**TASK TO COMPLETE**
Some entries follow. Reproduce exactly the lines starting at the one with "#4a1f2b; stroke-width: 24" and stopping after the one with "#f5d7bb; stroke-width: 18".

**EXCERPTED RECORDS**

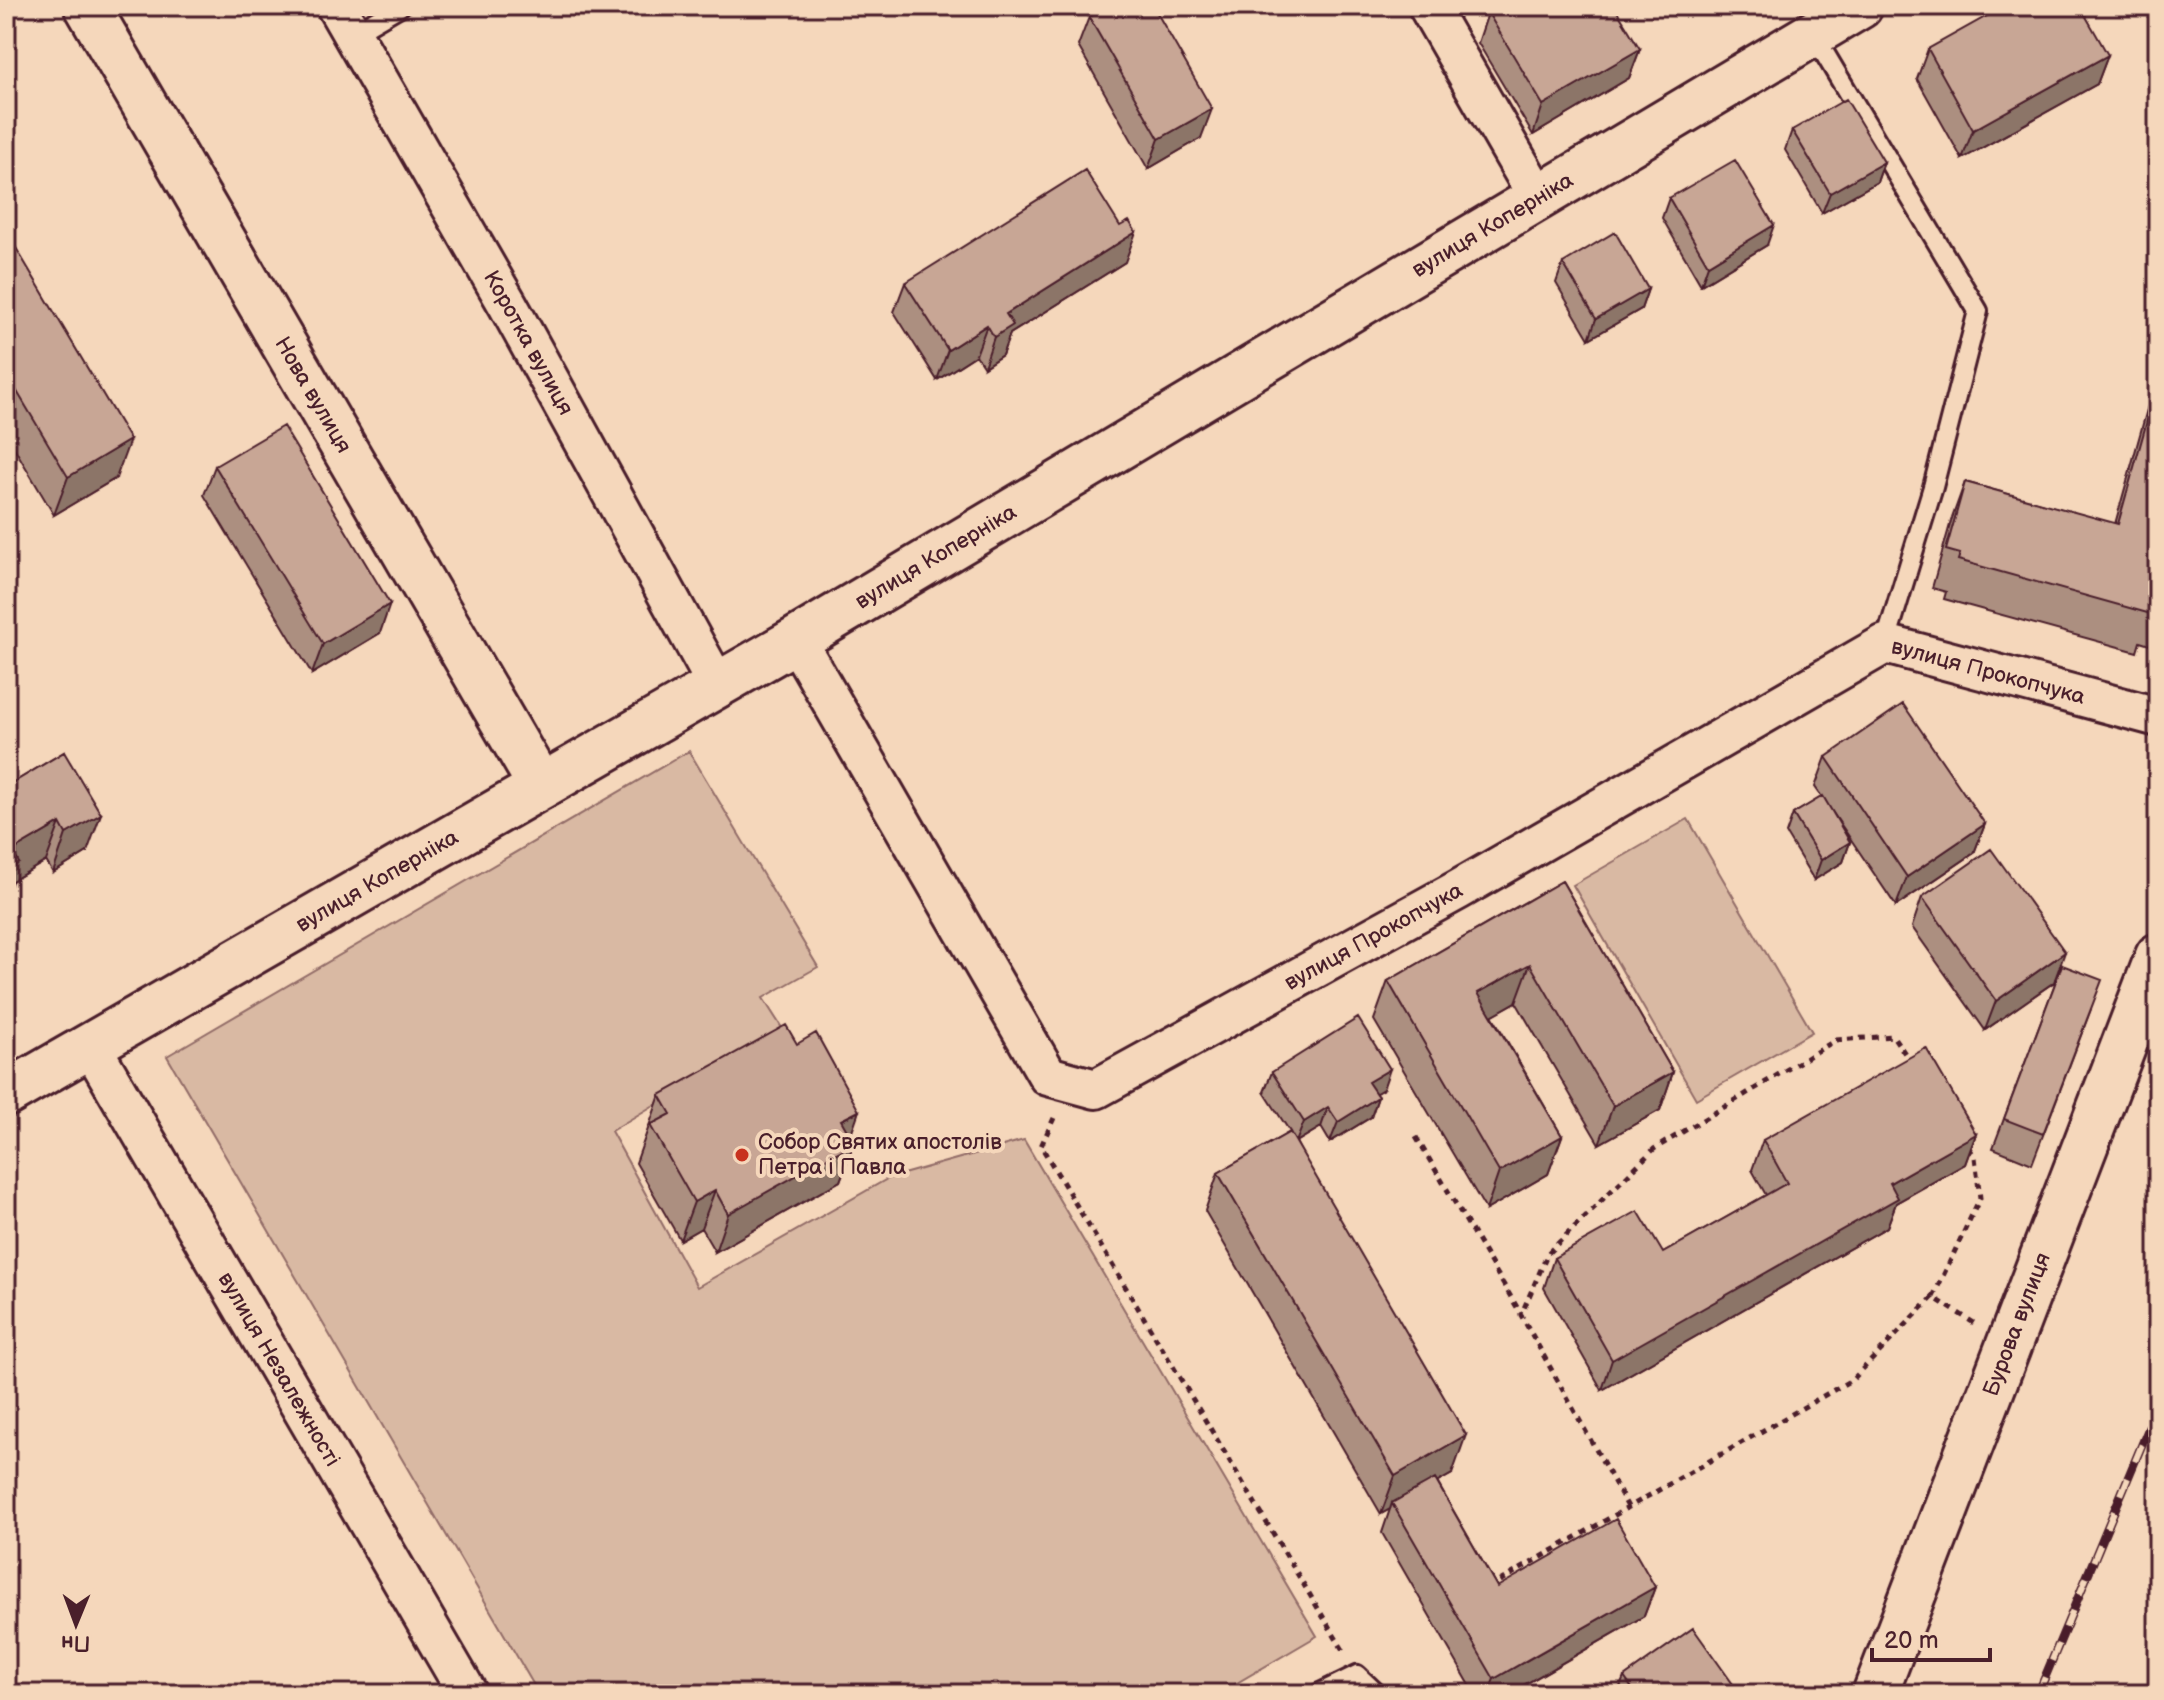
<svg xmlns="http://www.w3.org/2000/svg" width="2164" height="1700" viewBox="0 0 2164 1700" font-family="'Balsamiq Sans',sans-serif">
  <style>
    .green { fill: #d9b9a3; stroke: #926c67; stroke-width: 2 }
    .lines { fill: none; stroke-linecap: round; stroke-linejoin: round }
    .lane-casing { stroke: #4a1f2b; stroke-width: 24 }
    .street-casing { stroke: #4a1f2b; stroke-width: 44 }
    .secondary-casing { stroke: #4a1f2b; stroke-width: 50 }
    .path { stroke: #4a1f2b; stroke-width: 5; stroke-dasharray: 6 6; stroke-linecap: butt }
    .lane { stroke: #f5d7bb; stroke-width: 18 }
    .street { stroke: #f5d7bb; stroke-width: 38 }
    .secondary { stroke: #f5d7bb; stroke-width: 44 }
    .rail-casing { stroke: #4a1f2b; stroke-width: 9 }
    .rail { stroke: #f5d7bb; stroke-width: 6; stroke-dasharray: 18; stroke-linecap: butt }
    .wall { fill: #ac8f80; stroke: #4a1f2b; stroke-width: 2 }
    .shaded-wall { fill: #8c7468; stroke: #4a1f2b; stroke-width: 2 }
    .building { fill: #c8a695; stroke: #4a1f2b; stroke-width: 2 }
    .poi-dot { fill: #c8321e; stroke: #f5d7bb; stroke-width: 3 }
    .labels { text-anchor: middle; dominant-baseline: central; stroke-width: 8; stroke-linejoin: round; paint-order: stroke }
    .street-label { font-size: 22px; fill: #4a1f2b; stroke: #f5d7bb }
    .poi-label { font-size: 22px; fill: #4a1f2b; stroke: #f5d7bb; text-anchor: start }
  </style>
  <rect width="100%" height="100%" fill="#f5d7bb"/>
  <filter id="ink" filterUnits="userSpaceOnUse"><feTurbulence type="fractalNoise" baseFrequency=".0125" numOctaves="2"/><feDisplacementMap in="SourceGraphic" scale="16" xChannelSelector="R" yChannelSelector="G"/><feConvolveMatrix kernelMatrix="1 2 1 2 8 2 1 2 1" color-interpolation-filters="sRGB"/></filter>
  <g filter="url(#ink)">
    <!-- green -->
    <path class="green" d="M689,751L818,967L763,998L782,1028L611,1131L697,1287L889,1178L1024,1140L1317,1636L1218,1694H539L167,1056Z
      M1688,819L1812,1032L1696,1099L1573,885Z"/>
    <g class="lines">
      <!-- lane casing -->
      <g class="lane-casing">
        <path id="lane" d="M352,34L400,6
          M1813,34L1978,311L1933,487L1885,644
          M1318,1694L1357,1675L1377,1694"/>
      </g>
      <!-- street casing -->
      <g class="street-casing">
        <g id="street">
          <path id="s1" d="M336,6L508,305L716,683"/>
          <path d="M1428,6L1538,197"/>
          <path id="s2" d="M796,640L1048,1076L1096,1089L1458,890L1885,644L2158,717"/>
          <path id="s3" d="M91,1046L468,1694"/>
        </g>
      </g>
      <!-- secondary casing -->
      <g class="secondary-casing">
        <g id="secondary">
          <path id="s4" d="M87,6L540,785"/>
          <path id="s5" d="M6,1094L796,640L1860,6"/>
          <path id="s6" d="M1875,1694L2158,956"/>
        </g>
      </g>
      <!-- path -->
      <path class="path" d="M1054,1118L1041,1146L1343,1650
        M1416,1137L1521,1314
        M1933,1297L1980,1198L1975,1157L1967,1145
        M1628,1507L1521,1315L1548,1253L1654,1149L1836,1040L1893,1036L1912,1064
        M1489,1587L1853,1379L1933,1297L1974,1323"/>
      <!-- lane -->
      <use href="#lane" class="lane"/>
      <!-- street -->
      <use href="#street" class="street"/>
      <!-- secondary -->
      <use href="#secondary" class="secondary"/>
      <!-- rail casing -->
      <g class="rail-casing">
        <path id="rail" d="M2038,1694L2158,1406"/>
      </g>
      <!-- rail -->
      <use href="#rail" class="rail"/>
    </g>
    <!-- wall -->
    <path class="wall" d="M1488,13L1640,49L1629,78L1533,135L1478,43Z
      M1089,17L1201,138L1148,169L1078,46Z
      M1928,49L2108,55L2097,84L1962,159L1917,79Z
      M1792,130L1884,162L1877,182L1822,213L1785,150Z
      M1669,198L1767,245L1701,285L1662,218Z
      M6,231L116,478L54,515L6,434Z
      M1125,262L1010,334L1002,355L984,367L976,355L937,380L894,312L905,283Z
      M1563,263L1648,289L1641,309L1589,339L1556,283Z
      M2158,370V643L2156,647L2140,642L2137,652L1944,599L1946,592L1932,588L1951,521L1965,482L2115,524Z
      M215,466L380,633L312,674L204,495Z
      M64,752L87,852L53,873L46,861L12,881L6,787Z
      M1826,757L1985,824L1974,853L1896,906L1831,810L1850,842L1843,862L1814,880L1786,834L1793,814L1822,797L1815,787Z
      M1562,881L1673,1072L1660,1110L1599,1144L1516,1002L1492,1015L1562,1136L1548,1174L1486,1210L1374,1020L1388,981Z
      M1922,897L2054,982L1985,1030L1912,927Z
      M2062,965L2091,1009L2032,1164L1993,1148Z
      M1272,1072L1383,1089L1375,1093L1378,1097L1371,1117L1330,1142L1321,1127L1296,1142L1452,1474L1437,1482L1497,1587H1655L1644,1616L1508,1694H1475L1382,1533L1390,1509L1381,1514L1205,1211L1218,1173L1290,1132L1264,1092Z
      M660,1095L850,1136L854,1143L840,1181L715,1252L701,1228L680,1240L636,1163Z
      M1976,1134L1965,1164L1896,1203L1887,1227L1602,1390L1544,1288L1554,1258L1663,1253L1766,1195L1752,1170L1763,1140Z
      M1624,1677L1740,1694H1617Z"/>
    <!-- shaded-wall -->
    <path class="shaded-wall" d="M1640,49L1629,78L1533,135L1543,105Z
      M2108,55L2097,84L1962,159L1973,130Z
      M1212,109L1201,138L1148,169L1159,139Z
      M1884,162L1877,182L1822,213L1830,193Z
      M1774,225L1767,245L1701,285L1708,265Z
      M1136,232L1125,262L1010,334L1002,355L984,367L994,337L1006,314Z
      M1648,289L1641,309L1589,339L1596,319Z
      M987,325L976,355L937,380L948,350Z
      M130,440L116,478L54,515L68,477Z
      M390,604L380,633L312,674L323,644Z
      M101,814L87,852L53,873L66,834Z
      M60,823L46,861L12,881L6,898V867L12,851Z
      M1985,824L1974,853L1896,906L1907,877Z
      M1850,842L1843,862L1814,880L1821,860Z
      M2065,952L2054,982L1985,1030L1996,1001Z
      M1530,964L1516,1002L1465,1031L1478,993Z
      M1390,1069L1383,1089L1361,1102L1368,1082Z
      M1673,1072L1660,1110L1599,1144L1613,1106Z
      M1378,1097L1371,1117L1330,1142L1338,1122Z
      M1328,1107L1321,1127L1296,1142L1304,1122Z
      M859,1111L846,1148L854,1143L840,1181L715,1252L728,1214L841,1120Z
      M1976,1134L1965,1164L1896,1203L1887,1227L1602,1390L1612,1360L1890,1183Z
      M1562,1136L1548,1174L1486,1210L1499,1172Z
      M715,1190L701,1228L680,1240L694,1202Z
      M1466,1435L1452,1474L1394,1507L1392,1503L1390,1509L1381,1514L1395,1476Z
      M1655,1587L1644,1616L1508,1694H1488L1494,1679Z"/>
    <!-- building -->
    <path class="building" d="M1108,6H1153L1212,109L1159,139L1089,17Z
      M1501,6H1614L1640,49L1543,105L1488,13Z
      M2005,6H2080L2108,55L1973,130L1928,49Z
      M1846,99L1884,162L1830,193L1792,130Z
      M1735,160L1774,225L1708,265L1669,198Z
      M1085,170L1120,226L1129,221L1136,232L1006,314L1013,325L994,337L987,325L948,350L905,283Z
      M6,231L130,440L68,477L6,373Z
      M1615,232L1648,289L1596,319L1563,263Z
      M2158,382V605L2153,604L2151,614L1958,560L1960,554L1946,550L1965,482L2118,524Z
      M283,426L390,604L323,644L215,466Z
      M1903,704L1985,824L1907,877L1826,757Z
      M64,752L101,814L66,834L60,823L12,851L19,863L6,871V787Z
      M1823,796L1850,842L1821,860L1793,814Z
      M1991,849L2065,952L1996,1001L1922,897Z
      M1562,881L1673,1072L1613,1106L1530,964L1478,993L1562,1136L1499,1172L1388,981Z
      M2062,965L2102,980L2043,1134L2004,1119Z
      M1358,1018L1390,1069L1368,1082L1378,1097L1338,1122L1328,1107L1304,1122L1272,1072Z
      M786,1025L797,1044L816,1033L859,1111L841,1120L854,1143L728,1214L715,1190L694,1202L650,1125L671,1114L660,1095Z
      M1926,1048L1976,1134L1890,1183L1898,1198L1612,1360L1554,1258L1638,1211L1663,1253L1787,1183L1763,1140Z
      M1290,1132L1466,1435L1395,1476L1218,1173Z
      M1435,1479L1497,1587L1616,1519L1655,1587L1494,1679L1392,1503Z
      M1693,1628L1740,1694H1636L1624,1677Z"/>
  </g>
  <!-- markers -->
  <circle class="poi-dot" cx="742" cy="1155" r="8"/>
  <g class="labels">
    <!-- street labels -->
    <g class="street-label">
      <text stroke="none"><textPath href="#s5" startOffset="1722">вулиця Коперніка</textPath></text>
      <text stroke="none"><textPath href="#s1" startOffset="388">Коротка вулиця</textPath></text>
      <text stroke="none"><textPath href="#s4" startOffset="450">Нова вулиця</textPath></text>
      <text stroke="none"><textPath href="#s5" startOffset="1074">вулиця Коперніка</textPath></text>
      <text stroke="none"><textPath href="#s2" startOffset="1566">вулиця Прокопчука</textPath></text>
      <text stroke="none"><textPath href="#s5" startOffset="428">вулиця Коперніка</textPath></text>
      <text stroke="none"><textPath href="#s2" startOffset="870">вулиця Прокопчука</textPath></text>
      <text stroke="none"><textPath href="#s6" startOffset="396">Бурова вулиця</textPath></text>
      <text stroke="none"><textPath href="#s3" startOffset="374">вулиця Незалежності</textPath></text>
    </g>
    <!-- poi labels -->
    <g class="poi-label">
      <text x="758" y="1142">Собор Святих апостолів<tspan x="758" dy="25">Петра і Павла</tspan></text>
    </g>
  </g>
  <!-- margin -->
  <rect width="2164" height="1700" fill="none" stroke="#f5d7bb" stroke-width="32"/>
  <rect x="16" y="16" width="2132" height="1668" fill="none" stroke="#4a1f2b" stroke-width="3" filter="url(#ink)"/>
  <!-- north arrow -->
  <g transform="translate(76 1624) rotate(181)" stroke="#f5d7bb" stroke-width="6" paint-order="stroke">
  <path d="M0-6L14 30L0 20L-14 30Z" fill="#4a1f2b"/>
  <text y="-12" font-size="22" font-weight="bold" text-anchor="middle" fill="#4a1f2b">Пн</text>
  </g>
  <!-- scale -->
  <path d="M1872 1648v12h118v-12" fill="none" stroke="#4a1f2b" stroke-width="4"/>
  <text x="1884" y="1648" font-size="24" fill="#4a1f2b" stroke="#f5d7bb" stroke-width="6" paint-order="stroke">20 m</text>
</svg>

**SOLUTION**
    .lane-casing { stroke: #4a1f2b; stroke-width: 24 }
    .street-casing { stroke: #4a1f2b; stroke-width: 44 }
    .secondary-casing { stroke: #4a1f2b; stroke-width: 50 }
    .path { stroke: #4a1f2b; stroke-width: 5; stroke-dasharray: 6 6; stroke-linecap: butt }
    .lane { stroke: #f5d7bb; stroke-width: 18 }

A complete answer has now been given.